INPUT START
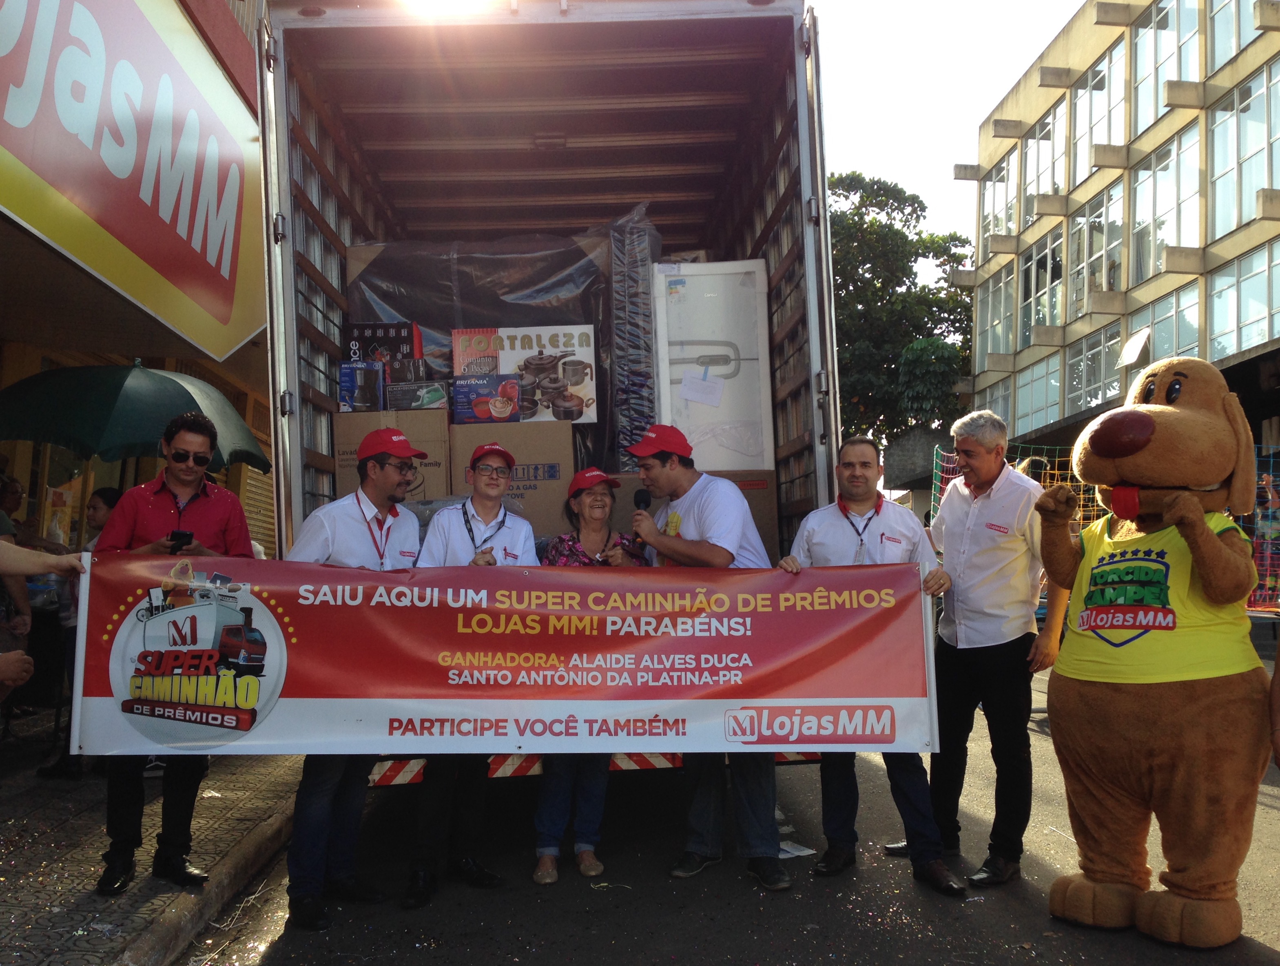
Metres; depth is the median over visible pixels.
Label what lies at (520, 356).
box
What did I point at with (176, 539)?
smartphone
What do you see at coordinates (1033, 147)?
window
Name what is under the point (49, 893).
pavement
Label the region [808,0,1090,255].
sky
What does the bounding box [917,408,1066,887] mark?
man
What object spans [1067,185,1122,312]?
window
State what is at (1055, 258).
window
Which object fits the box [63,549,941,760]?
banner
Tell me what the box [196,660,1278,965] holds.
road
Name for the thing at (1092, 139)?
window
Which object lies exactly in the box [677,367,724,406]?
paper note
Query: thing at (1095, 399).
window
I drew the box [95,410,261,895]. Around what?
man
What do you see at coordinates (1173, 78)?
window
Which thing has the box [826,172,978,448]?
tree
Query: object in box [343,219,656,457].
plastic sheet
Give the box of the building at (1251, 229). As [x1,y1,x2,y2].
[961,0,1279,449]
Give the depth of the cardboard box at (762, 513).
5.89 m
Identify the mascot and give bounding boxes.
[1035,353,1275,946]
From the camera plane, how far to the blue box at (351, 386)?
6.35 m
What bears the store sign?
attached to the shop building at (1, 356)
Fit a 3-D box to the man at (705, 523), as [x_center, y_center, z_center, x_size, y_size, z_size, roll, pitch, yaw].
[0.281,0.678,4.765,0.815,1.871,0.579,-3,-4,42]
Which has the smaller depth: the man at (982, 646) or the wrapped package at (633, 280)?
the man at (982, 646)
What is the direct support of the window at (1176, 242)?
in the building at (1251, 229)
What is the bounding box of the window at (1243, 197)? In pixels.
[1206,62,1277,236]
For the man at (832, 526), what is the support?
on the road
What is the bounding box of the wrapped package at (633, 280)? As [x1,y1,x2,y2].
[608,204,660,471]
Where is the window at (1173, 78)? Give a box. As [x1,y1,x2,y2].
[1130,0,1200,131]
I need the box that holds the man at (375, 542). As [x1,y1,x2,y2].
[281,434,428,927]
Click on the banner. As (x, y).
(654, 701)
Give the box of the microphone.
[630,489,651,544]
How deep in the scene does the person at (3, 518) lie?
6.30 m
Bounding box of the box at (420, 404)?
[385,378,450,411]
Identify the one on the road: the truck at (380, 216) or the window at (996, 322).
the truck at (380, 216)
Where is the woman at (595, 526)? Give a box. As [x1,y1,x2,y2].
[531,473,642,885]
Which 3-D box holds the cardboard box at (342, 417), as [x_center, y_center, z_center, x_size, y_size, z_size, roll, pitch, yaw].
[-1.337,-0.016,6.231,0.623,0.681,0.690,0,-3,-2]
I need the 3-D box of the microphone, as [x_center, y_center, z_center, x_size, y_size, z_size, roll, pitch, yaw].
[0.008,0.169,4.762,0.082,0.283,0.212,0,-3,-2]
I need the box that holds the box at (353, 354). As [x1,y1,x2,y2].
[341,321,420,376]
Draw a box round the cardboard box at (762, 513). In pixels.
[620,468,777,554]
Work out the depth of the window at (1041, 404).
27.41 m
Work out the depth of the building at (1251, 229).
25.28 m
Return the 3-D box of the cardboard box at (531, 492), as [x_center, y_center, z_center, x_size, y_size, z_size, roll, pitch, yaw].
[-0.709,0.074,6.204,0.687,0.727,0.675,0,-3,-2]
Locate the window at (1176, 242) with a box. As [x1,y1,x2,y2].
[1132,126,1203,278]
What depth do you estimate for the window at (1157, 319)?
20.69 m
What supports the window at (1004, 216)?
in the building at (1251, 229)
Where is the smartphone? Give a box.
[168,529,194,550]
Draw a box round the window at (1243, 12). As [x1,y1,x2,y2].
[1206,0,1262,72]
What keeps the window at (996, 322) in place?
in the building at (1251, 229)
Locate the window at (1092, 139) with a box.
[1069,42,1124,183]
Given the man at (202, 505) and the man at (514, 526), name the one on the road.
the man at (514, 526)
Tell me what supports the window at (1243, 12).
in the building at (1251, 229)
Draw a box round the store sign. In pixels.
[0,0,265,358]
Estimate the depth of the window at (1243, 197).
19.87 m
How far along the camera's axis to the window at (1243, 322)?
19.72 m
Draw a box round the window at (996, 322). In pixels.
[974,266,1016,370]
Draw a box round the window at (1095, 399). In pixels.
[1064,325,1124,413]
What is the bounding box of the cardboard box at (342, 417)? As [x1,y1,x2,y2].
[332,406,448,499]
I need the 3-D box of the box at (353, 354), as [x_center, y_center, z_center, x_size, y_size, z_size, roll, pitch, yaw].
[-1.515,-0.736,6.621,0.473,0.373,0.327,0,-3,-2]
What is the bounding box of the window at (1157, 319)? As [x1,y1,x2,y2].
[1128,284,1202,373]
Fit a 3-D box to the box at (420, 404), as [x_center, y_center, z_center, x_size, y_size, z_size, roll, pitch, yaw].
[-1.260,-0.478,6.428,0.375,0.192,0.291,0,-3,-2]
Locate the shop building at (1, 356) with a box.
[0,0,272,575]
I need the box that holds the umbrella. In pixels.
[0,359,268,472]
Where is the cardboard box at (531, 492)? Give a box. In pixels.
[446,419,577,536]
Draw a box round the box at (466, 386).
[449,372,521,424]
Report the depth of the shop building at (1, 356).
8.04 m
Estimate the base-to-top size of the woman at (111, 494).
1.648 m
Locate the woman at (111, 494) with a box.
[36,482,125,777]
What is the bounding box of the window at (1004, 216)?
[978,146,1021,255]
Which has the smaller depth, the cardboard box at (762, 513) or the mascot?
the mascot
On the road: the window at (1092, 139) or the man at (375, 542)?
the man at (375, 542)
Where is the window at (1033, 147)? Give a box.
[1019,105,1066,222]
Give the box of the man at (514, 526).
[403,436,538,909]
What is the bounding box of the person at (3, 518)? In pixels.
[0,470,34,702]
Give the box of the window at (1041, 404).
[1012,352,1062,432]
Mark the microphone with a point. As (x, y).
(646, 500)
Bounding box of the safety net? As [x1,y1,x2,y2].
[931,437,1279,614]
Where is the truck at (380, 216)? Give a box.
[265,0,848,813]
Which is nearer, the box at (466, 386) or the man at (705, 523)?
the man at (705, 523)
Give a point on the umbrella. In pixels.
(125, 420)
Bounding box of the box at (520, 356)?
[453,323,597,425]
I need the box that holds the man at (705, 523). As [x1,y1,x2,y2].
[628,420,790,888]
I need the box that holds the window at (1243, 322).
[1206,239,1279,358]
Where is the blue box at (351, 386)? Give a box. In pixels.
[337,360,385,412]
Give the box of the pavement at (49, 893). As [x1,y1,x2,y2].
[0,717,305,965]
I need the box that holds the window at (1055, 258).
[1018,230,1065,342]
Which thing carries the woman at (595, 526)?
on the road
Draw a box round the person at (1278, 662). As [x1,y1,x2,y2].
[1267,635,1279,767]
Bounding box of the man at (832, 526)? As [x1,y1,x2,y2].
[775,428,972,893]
INPUT END
**WHAT THE EXERCISE ASKS**. Set down the records again verbatim, with no pictures.

**ANSWER SPACE**.
Metres; depth is the median over visible pixels.
Label what lies at (520, 356).
box
What did I point at with (176, 539)?
smartphone
What do you see at coordinates (1033, 147)?
window
Name what is under the point (49, 893).
pavement
Label the region [808,0,1090,255].
sky
What does the bounding box [917,408,1066,887] mark?
man
What object spans [1067,185,1122,312]?
window
State what is at (1055, 258).
window
Which object fits the box [63,549,941,760]?
banner
Tell me what the box [196,660,1278,965] holds.
road
Name for the thing at (1092, 139)?
window
Which object lies exactly in the box [677,367,724,406]?
paper note
Query: thing at (1095, 399).
window
I drew the box [95,410,261,895]. Around what?
man
What do you see at coordinates (1173, 78)?
window
Which thing has the box [826,172,978,448]?
tree
Query: object in box [343,219,656,457].
plastic sheet
Give the box of the building at (1251, 229). As [x1,y1,x2,y2].
[961,0,1279,449]
Give the depth of the cardboard box at (762, 513).
5.89 m
Identify the mascot and give bounding boxes.
[1035,353,1275,946]
From the camera plane, how far to the blue box at (351, 386)?
6.35 m
What bears the store sign?
attached to the shop building at (1, 356)
Fit a 3-D box to the man at (705, 523), as [x_center, y_center, z_center, x_size, y_size, z_size, roll, pitch, yaw].
[0.281,0.678,4.765,0.815,1.871,0.579,-3,-4,42]
Which has the smaller depth: the man at (982, 646) or the wrapped package at (633, 280)?
the man at (982, 646)
What is the direct support of the window at (1176, 242)?
in the building at (1251, 229)
What is the bounding box of the window at (1243, 197)? In pixels.
[1206,62,1277,236]
For the man at (832, 526), what is the support?
on the road
What is the bounding box of the wrapped package at (633, 280)? As [x1,y1,x2,y2].
[608,204,660,471]
Where is the window at (1173, 78)? Give a box. As [x1,y1,x2,y2].
[1130,0,1200,131]
I need the box that holds the man at (375, 542). As [x1,y1,x2,y2].
[281,434,428,927]
Click on the banner. As (x, y).
(654, 701)
Give the box of the microphone.
[630,489,651,544]
How deep in the scene does the person at (3, 518) lie?
6.30 m
Bounding box of the box at (420, 404)?
[385,378,450,411]
Identify the one on the road: the truck at (380, 216) or the window at (996, 322).
the truck at (380, 216)
Where is the woman at (595, 526)? Give a box. As [x1,y1,x2,y2].
[531,473,642,885]
Which 3-D box holds the cardboard box at (342, 417), as [x_center, y_center, z_center, x_size, y_size, z_size, roll, pitch, yaw].
[-1.337,-0.016,6.231,0.623,0.681,0.690,0,-3,-2]
I need the 3-D box of the microphone, as [x_center, y_center, z_center, x_size, y_size, z_size, roll, pitch, yaw].
[0.008,0.169,4.762,0.082,0.283,0.212,0,-3,-2]
I need the box that holds the box at (353, 354). As [x1,y1,x2,y2].
[341,321,420,376]
Draw a box round the cardboard box at (762, 513). In pixels.
[620,468,777,554]
Work out the depth of the window at (1041, 404).
27.41 m
Work out the depth of the building at (1251, 229).
25.28 m
Return the 3-D box of the cardboard box at (531, 492), as [x_center, y_center, z_center, x_size, y_size, z_size, roll, pitch, yaw].
[-0.709,0.074,6.204,0.687,0.727,0.675,0,-3,-2]
Locate the window at (1176, 242) with a box. As [x1,y1,x2,y2].
[1132,126,1203,278]
What depth do you estimate for the window at (1157, 319)?
20.69 m
What supports the window at (1004, 216)?
in the building at (1251, 229)
Where is the smartphone? Give a box.
[168,529,194,550]
Draw a box round the window at (1243, 12). As [x1,y1,x2,y2].
[1206,0,1262,72]
What keeps the window at (996, 322) in place?
in the building at (1251, 229)
Locate the window at (1092, 139) with a box.
[1069,42,1124,183]
Given the man at (202, 505) and the man at (514, 526), name the one on the road.
the man at (514, 526)
Tell me what supports the window at (1243, 12).
in the building at (1251, 229)
Draw a box round the store sign. In pixels.
[0,0,265,358]
Estimate the depth of the window at (1243, 197).
19.87 m
How far along the camera's axis to the window at (1243, 322)?
19.72 m
Draw a box round the window at (996, 322). In pixels.
[974,266,1016,370]
Draw a box round the window at (1095, 399). In pixels.
[1064,325,1124,413]
What is the bounding box of the cardboard box at (342, 417)? As [x1,y1,x2,y2].
[332,406,448,499]
I need the 3-D box of the box at (353, 354), as [x_center, y_center, z_center, x_size, y_size, z_size, roll, pitch, yaw].
[-1.515,-0.736,6.621,0.473,0.373,0.327,0,-3,-2]
What is the bounding box of the window at (1157, 319)? As [x1,y1,x2,y2].
[1128,284,1202,373]
Fit a 3-D box to the box at (420, 404), as [x_center, y_center, z_center, x_size, y_size, z_size, roll, pitch, yaw].
[-1.260,-0.478,6.428,0.375,0.192,0.291,0,-3,-2]
Locate the shop building at (1, 356) with a box.
[0,0,272,575]
I need the box that holds the umbrella. In pixels.
[0,359,268,472]
Where is the cardboard box at (531, 492)? Give a box. In pixels.
[446,419,577,536]
Draw a box round the box at (466, 386).
[449,372,521,424]
Report the depth of the shop building at (1, 356).
8.04 m
Estimate the base-to-top size of the woman at (111, 494).
1.648 m
Locate the woman at (111, 494) with a box.
[36,482,125,777]
What is the bounding box of the window at (1004, 216)?
[978,146,1021,255]
Which has the smaller depth, the cardboard box at (762, 513) or the mascot?
the mascot
On the road: the window at (1092, 139) or the man at (375, 542)?
the man at (375, 542)
Where is the window at (1033, 147)? Give a box.
[1019,105,1066,222]
Give the box of the man at (514, 526).
[403,436,538,909]
What is the bounding box of the person at (3, 518)? In pixels.
[0,470,34,702]
Give the box of the window at (1041, 404).
[1012,352,1062,432]
Mark the microphone with a point. As (x, y).
(646, 500)
Bounding box of the safety net? As [x1,y1,x2,y2].
[931,437,1279,614]
Where is the truck at (380, 216)? Give a box.
[265,0,848,813]
Which is nearer, the box at (466, 386) or the man at (705, 523)?
the man at (705, 523)
Give a point on the umbrella. In pixels.
(125, 420)
Bounding box of the box at (520, 356)?
[453,323,597,425]
I need the box that holds the man at (705, 523). As [x1,y1,x2,y2].
[628,420,790,888]
I need the box that holds the window at (1243, 322).
[1206,239,1279,358]
Where is the blue box at (351, 386)? Give a box. In pixels.
[337,360,385,412]
Give the box of the pavement at (49, 893). As [x1,y1,x2,y2].
[0,717,305,965]
I need the box that holds the window at (1055, 258).
[1018,230,1065,342]
Which thing carries the woman at (595, 526)?
on the road
Draw a box round the person at (1278, 662). As [x1,y1,x2,y2].
[1267,635,1279,767]
Bounding box of the man at (832, 526)? As [x1,y1,x2,y2].
[775,428,972,893]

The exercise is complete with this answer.